E se il cinico asservimento di una politica ormai priva di qualunque minimo standard occidentale in materia di etica pubblica fa specie ma non stupisce, e non stupisce neppure più l’assenza di qualunque tentativo di pretenderne il rispetto da parte di un’opposizione che sta perdendo anch’essa ogni riconoscibile identità civile, suscita ormai più commiserazione che rancore il disperato utilizzo di questa politica italiana indecente da parte della gerarchia cattolica. Consapevole di non essere più capace di convincere le coscienze, soprattutto nelle materie che riguardano l’autodeterminazione degli individui nelle loro scelte di vita private, ma di potere al più contare su credenze vaghe e affievolite e che spesso rasentano o si identificano con superstizioni totalmente pagane, questa gerarchia accetta soddisfatta di ottenere da politicanti impresentabili quel che pensava di avere perso ormai da secoli: l’assoggettamento e il dominio simbolico e materiale illimitato e incontrollabile sui corpi altrui, anche e soprattutto su quelli dei propri avversari. Oltre che, naturalmente, di poter continuare a spremere dalle loro tasche flussi inesauribili di risorse pubbliche, di denaro, di ricchezze, di visibilità mediatica, di prestigio; sottraendosi al contempo a ogni confronto di opinioni libero e paritario che se avesse luogo la vedrebbe soccombere oggi come e più che trent’anni fa. Preferisce invece tollerare che politicanti e giornalisti amici si abbandonino al miserabile linciaggio mediatico del padre di Eluana Englaro.

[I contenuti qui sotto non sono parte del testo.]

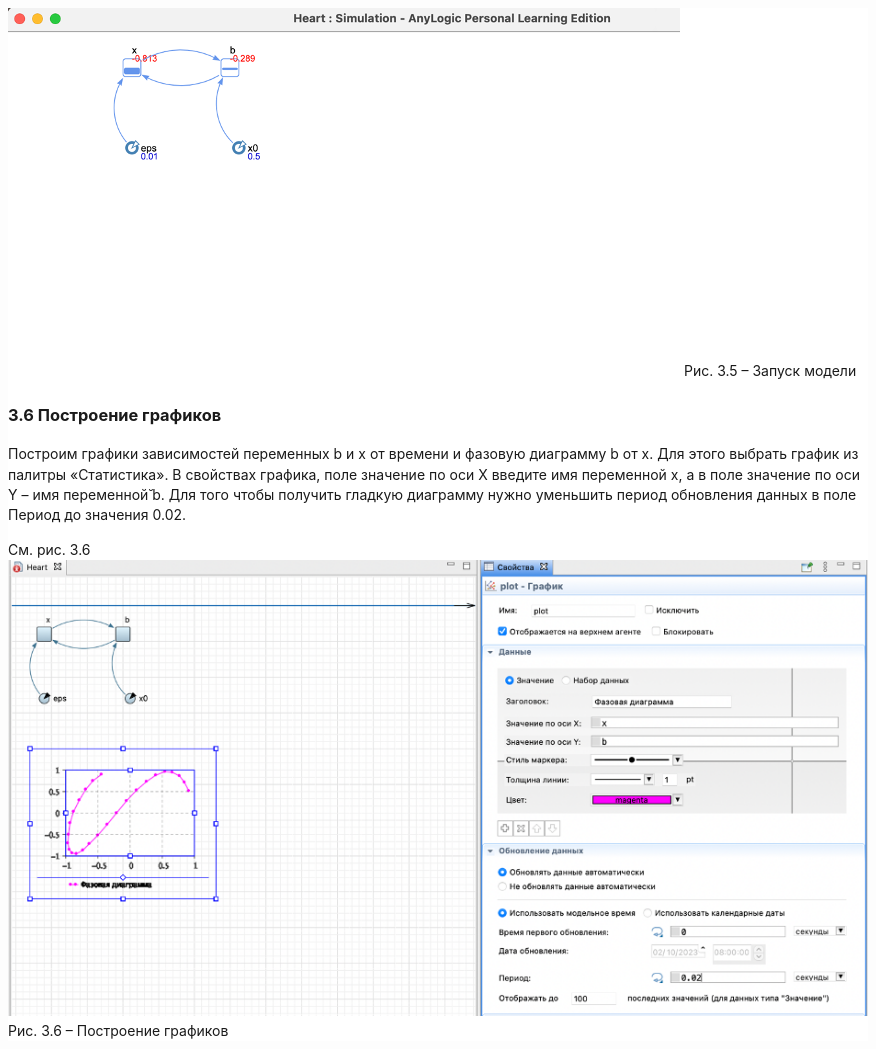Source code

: ![Alt text](image/image-30.png)
Рис. 3.5 – Запуск модели


### <a name="_toc148345003"></a>**3.6 Построение графиков**
Построим графики зависимостей переменных b и х от времени и фазовую диаграмму b от х. Для этого выбрать график из палитры «Статистика». В свойствах графика, поле значение по оси X введите имя переменной х, а в поле значение по оси Y – имя переменной̆ b. Для того чтобы получить гладкую диаграмму нужно уменьшить период обновления данных в поле Период до значения 0.02. 

См. рис. 3.6
![Alt text](image/image-31.png)
Рис. 3.6 – Построение графиков
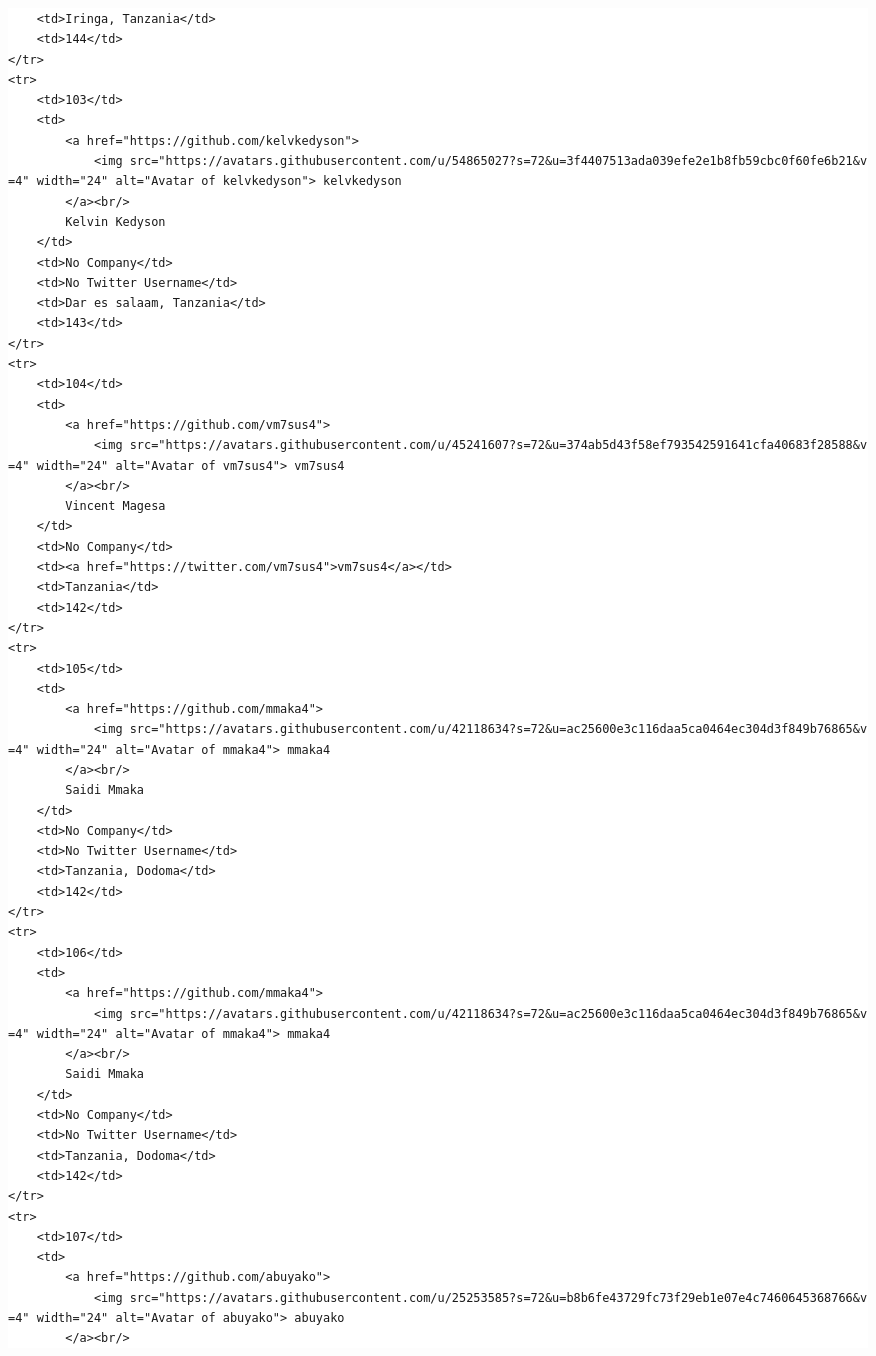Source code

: 		<td>Iringa, Tanzania</td>
		<td>144</td>
	</tr>
	<tr>
		<td>103</td>
		<td>
			<a href="https://github.com/kelvkedyson">
				<img src="https://avatars.githubusercontent.com/u/54865027?s=72&u=3f4407513ada039efe2e1b8fb59cbc0f60fe6b21&v=4" width="24" alt="Avatar of kelvkedyson"> kelvkedyson
			</a><br/>
			Kelvin Kedyson
		</td>
		<td>No Company</td>
		<td>No Twitter Username</td>
		<td>Dar es salaam, Tanzania</td>
		<td>143</td>
	</tr>
	<tr>
		<td>104</td>
		<td>
			<a href="https://github.com/vm7sus4">
				<img src="https://avatars.githubusercontent.com/u/45241607?s=72&u=374ab5d43f58ef793542591641cfa40683f28588&v=4" width="24" alt="Avatar of vm7sus4"> vm7sus4
			</a><br/>
			Vincent Magesa
		</td>
		<td>No Company</td>
		<td><a href="https://twitter.com/vm7sus4">vm7sus4</a></td>
		<td>Tanzania</td>
		<td>142</td>
	</tr>
	<tr>
		<td>105</td>
		<td>
			<a href="https://github.com/mmaka4">
				<img src="https://avatars.githubusercontent.com/u/42118634?s=72&u=ac25600e3c116daa5ca0464ec304d3f849b76865&v=4" width="24" alt="Avatar of mmaka4"> mmaka4
			</a><br/>
			Saidi Mmaka
		</td>
		<td>No Company</td>
		<td>No Twitter Username</td>
		<td>Tanzania, Dodoma</td>
		<td>142</td>
	</tr>
	<tr>
		<td>106</td>
		<td>
			<a href="https://github.com/mmaka4">
				<img src="https://avatars.githubusercontent.com/u/42118634?s=72&u=ac25600e3c116daa5ca0464ec304d3f849b76865&v=4" width="24" alt="Avatar of mmaka4"> mmaka4
			</a><br/>
			Saidi Mmaka
		</td>
		<td>No Company</td>
		<td>No Twitter Username</td>
		<td>Tanzania, Dodoma</td>
		<td>142</td>
	</tr>
	<tr>
		<td>107</td>
		<td>
			<a href="https://github.com/abuyako">
				<img src="https://avatars.githubusercontent.com/u/25253585?s=72&u=b8b6fe43729fc73f29eb1e07e4c7460645368766&v=4" width="24" alt="Avatar of abuyako"> abuyako
			</a><br/>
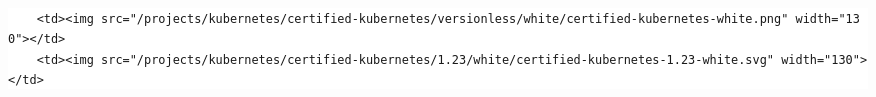         <td><img src="/projects/kubernetes/certified-kubernetes/versionless/white/certified-kubernetes-white.png" width="130"></td>
        <td><img src="/projects/kubernetes/certified-kubernetes/1.23/white/certified-kubernetes-1.23-white.svg" width="130"></td>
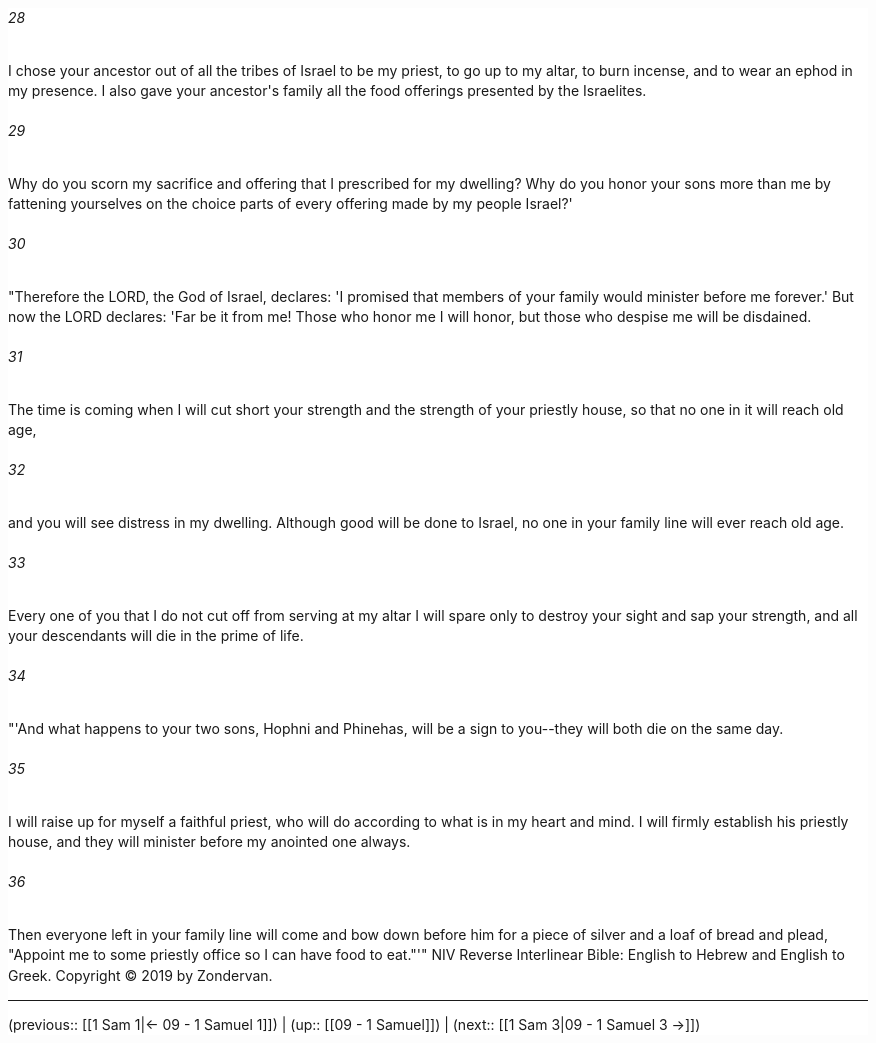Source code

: ###### 28 
I chose your ancestor out of all the tribes of Israel to be my priest, to go up to my altar, to burn incense, and to wear an ephod in my presence. I also gave your ancestor's family all the food offerings presented by the Israelites. 

###### 29 
Why do you scorn my sacrifice and offering that I prescribed for my dwelling? Why do you honor your sons more than me by fattening yourselves on the choice parts of every offering made by my people Israel?' 

###### 30 
"Therefore the LORD, the God of Israel, declares: 'I promised that members of your family would minister before me forever.' But now the LORD declares: 'Far be it from me! Those who honor me I will honor, but those who despise me will be disdained. 

###### 31 
The time is coming when I will cut short your strength and the strength of your priestly house, so that no one in it will reach old age, 

###### 32 
and you will see distress in my dwelling. Although good will be done to Israel, no one in your family line will ever reach old age. 

###### 33 
Every one of you that I do not cut off from serving at my altar I will spare only to destroy your sight and sap your strength, and all your descendants will die in the prime of life. 

###### 34 
"'And what happens to your two sons, Hophni and Phinehas, will be a sign to you--they will both die on the same day. 

###### 35 
I will raise up for myself a faithful priest, who will do according to what is in my heart and mind. I will firmly establish his priestly house, and they will minister before my anointed one always. 

###### 36 
Then everyone left in your family line will come and bow down before him for a piece of silver and a loaf of bread and plead, "Appoint me to some priestly office so I can have food to eat."'" NIV Reverse Interlinear Bible: English to Hebrew and English to Greek. Copyright © 2019 by Zondervan.

***

(previous:: [[1 Sam 1|← 09 - 1 Samuel 1]]) | (up:: [[09 - 1 Samuel]]) | (next:: [[1 Sam 3|09 - 1 Samuel 3 →]])

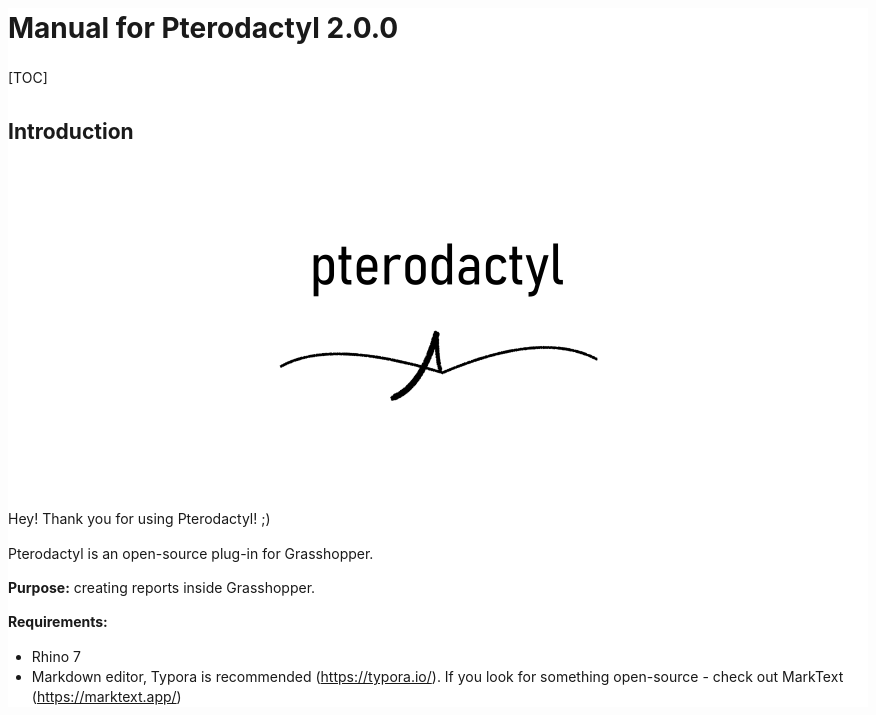 # Manual for Pterodactyl 2.0.0

[TOC]

## Introduction

<p align="center">
    <img src="Img\Logo.png" alt="Logo" style="zoom:50%;" />
</p>

Hey! Thank you for using Pterodactyl! ;)

Pterodactyl is an open-source plug-in for Grasshopper.

**Purpose:** creating reports inside Grasshopper.

**Requirements:**

- Rhino 7
- Markdown editor, Typora is recommended (https://typora.io/). If you look for something open-source - check out MarkText (https://marktext.app/)
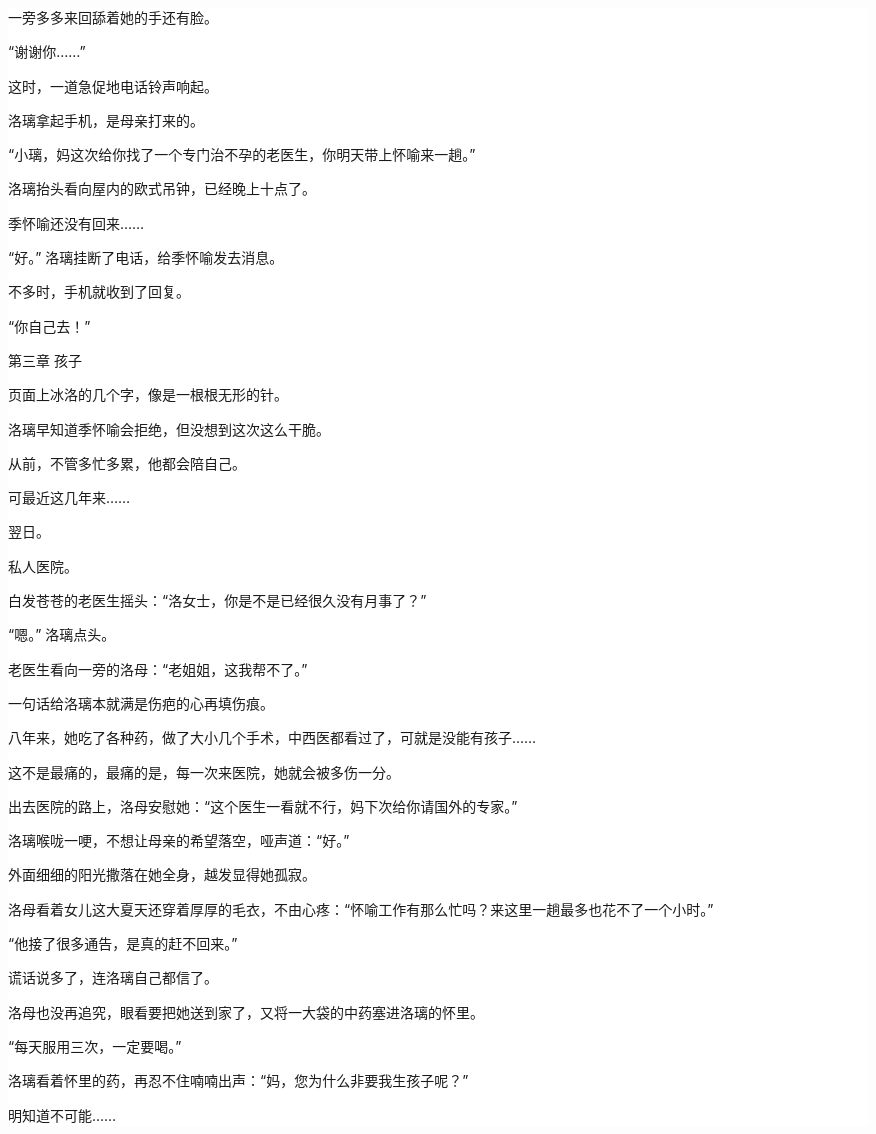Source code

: 一旁多多来回舔着她的手还有脸。

“谢谢你……”

这时，一道急促地电话铃声响起。

洛璃拿起手机，是母亲打来的。

“小璃，妈这次给你找了一个专门治不孕的老医生，你明天带上怀喻来一趟。”

洛璃抬头看向屋内的欧式吊钟，已经晚上十点了。

季怀喻还没有回来……

“好。” 洛璃挂断了电话，给季怀喻发去消息。

不多时，手机就收到了回复。

“你自己去！”

第三章 孩子

页面上冰洛的几个字，像是一根根无形的针。

洛璃早知道季怀喻会拒绝，但没想到这次这么干脆。

从前，不管多忙多累，他都会陪自己。

可最近这几年来……

翌日。

私人医院。

白发苍苍的老医生摇头：“洛女士，你是不是已经很久没有月事了？”

“嗯。” 洛璃点头。

老医生看向一旁的洛母：“老姐姐，这我帮不了。”

一句话给洛璃本就满是伤疤的心再填伤痕。

八年来，她吃了各种药，做了大小几个手术，中西医都看过了，可就是没能有孩子……

这不是最痛的，最痛的是，每一次来医院，她就会被多伤一分。

出去医院的路上，洛母安慰她：“这个医生一看就不行，妈下次给你请国外的专家。”

洛璃喉咙一哽，不想让母亲的希望落空，哑声道：“好。”

外面细细的阳光撒落在她全身，越发显得她孤寂。

洛母看着女儿这大夏天还穿着厚厚的毛衣，不由心疼：“怀喻工作有那么忙吗？来这里一趟最多也花不了一个小时。”

“他接了很多通告，是真的赶不回来。”

谎话说多了，连洛璃自己都信了。

洛母也没再追究，眼看要把她送到家了，又将一大袋的中药塞进洛璃的怀里。

“每天服用三次，一定要喝。”

洛璃看着怀里的药，再忍不住喃喃出声：“妈，您为什么非要我生孩子呢？”

明知道不可能……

Come nel ’29, si incontrano due poteri divorati da una smisurata volontà di potenza. Ma in una società ormai secolarizzata come quella italiana, il ritorno alla più cieca barbarie oscurantista ben rappresentato da questo disegno di legge fa ormai perdere ogni carattere di iperbole al paragone fra il miserevole stato dell’Italia di oggi e i fondamentalismi cresciuti all’interno del mondo islamico negli ultimi trent’anni. Narcotizzata da un’informazione per lo più asservita, la società italiana non si accorge neppure che i suoi rappresentanti politici l’hanno ormai resa un paese culturalmente extracomunitario.
Da Critica liberale, n. 160-161, febbraio - marzo 2009.